The myth/mythology of Make America Great Again™ is a tale just as Carroll's Jabberwocky: a monster conjured. What is trademarked, broadcast, is what lies at the surface. The gilded part. The Gilded Age, that period Trump has openly cited as the model for his golden return, and runs parallel almost exactly to the Reconstruction era, the terror are the same period. The gold and the nadir are the same age.
What cannot be trademarked is the interior work. What gets broadcast is the slogan, the spectacle, the hat. What is cut, omitted, and redacted, always, is the part that actually transforms. The change that happens in the mind. The knowledge that moves from pocket to hand to person, without permission and without an audience. Not the televised version. The live one. The lived present.
Black women have been the consistent catalyst, the organizational backbone, the bodies at the polls when others remain passive and tethered to screens, waiting and watching for tallied votes to come in. That pattern is documented, celebrated, and repeated without redistribution of credit, power, or resources. The way forward that relies on that cyclical refrain is no way forward. Pluperfect posits everyone else to do the reading. To reach for what exists. To honor the labor already done rather than putting it back to work.
The Pocket Book[s] holds everything but the body. Deliberately. Pockets, usually reserved for loose change and lost gum wrappers, are now the site for literal change. What preoccupies you here, and what you carry away, is of your own accord. The body is absent. The bodies, contingent and present, complete it.
Visitors are invited to engage the books, sit, read, and return them. The gallery becomes a circulating library, a reading room, a counter-archive.
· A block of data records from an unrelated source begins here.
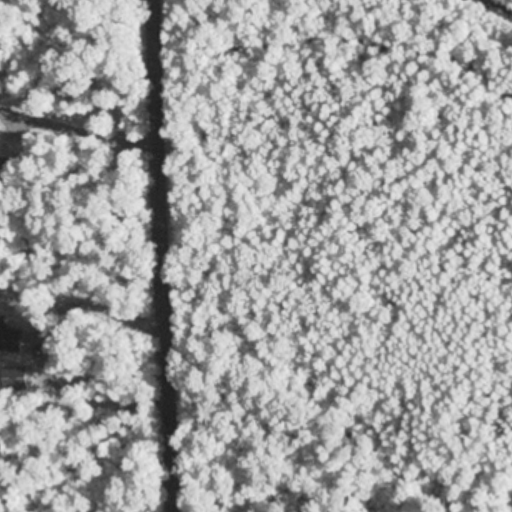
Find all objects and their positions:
road: (241, 47)
building: (9, 170)
road: (165, 255)
building: (10, 333)
building: (10, 339)
building: (14, 374)
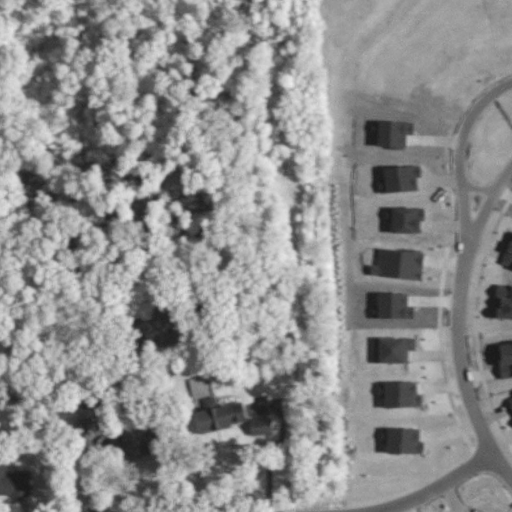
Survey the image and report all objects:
road: (469, 152)
road: (482, 190)
road: (457, 322)
building: (219, 414)
building: (261, 425)
building: (13, 480)
road: (431, 486)
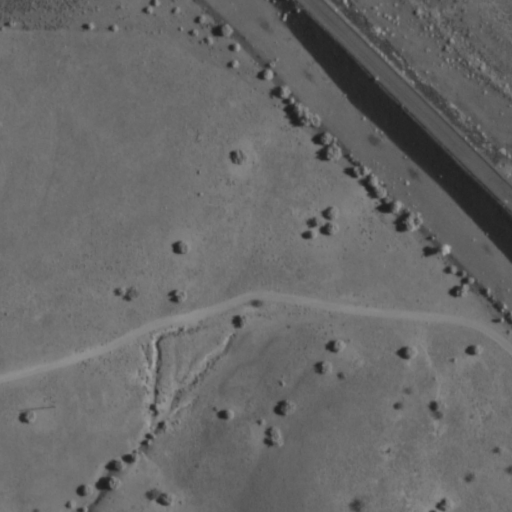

At a time when books, libraries, education, and art are increasingly under threat of censorship, Pocket Book[s] offers an alternative: a space for learning, remembering, and honoring those that have and continue to move us forward. These selected titles become marginalia. A pseudo-epilogue: The books → The denim → The shorthand for Pocket Book[s] → The things we carry, what's on our person → The wordplay.
Through *this looking glass, the monster has a name, and it is in the makings of America.
The past, Pluperfect, instructs: beware while the present begs to be read.